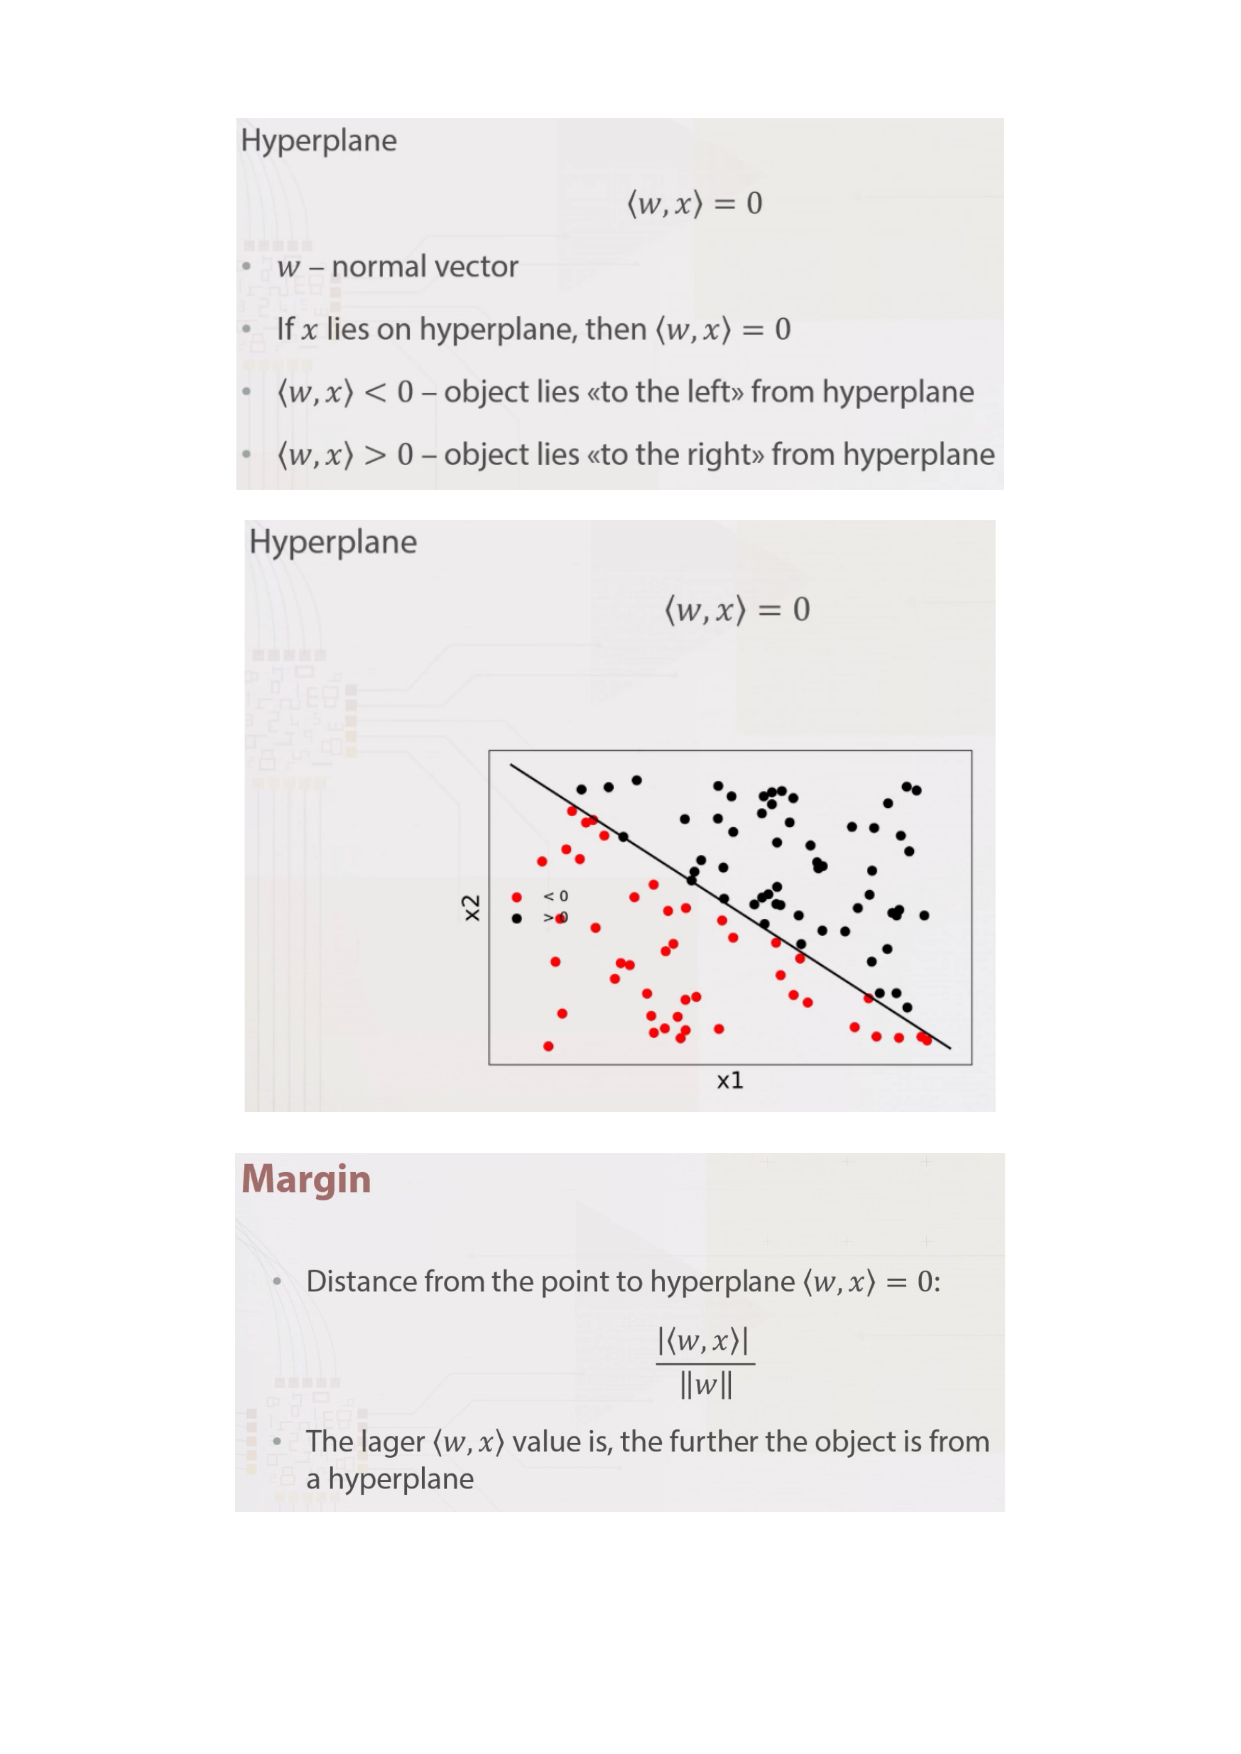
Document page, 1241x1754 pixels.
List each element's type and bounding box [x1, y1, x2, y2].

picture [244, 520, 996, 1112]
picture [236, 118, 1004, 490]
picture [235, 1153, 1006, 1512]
* * * * * * * * *
Requirements –
Rewrite the listing above with "bounding box" replaced by "enclosing rectangle" and everything else unchanged. Leave the pictures out of your answer.

Exercise result –
Document page, 1241x1754 pixels.
List each element's type and enclosing rectangle [x1, y1, x2, y2].

picture [244, 520, 996, 1112]
picture [236, 118, 1004, 490]
picture [235, 1153, 1006, 1512]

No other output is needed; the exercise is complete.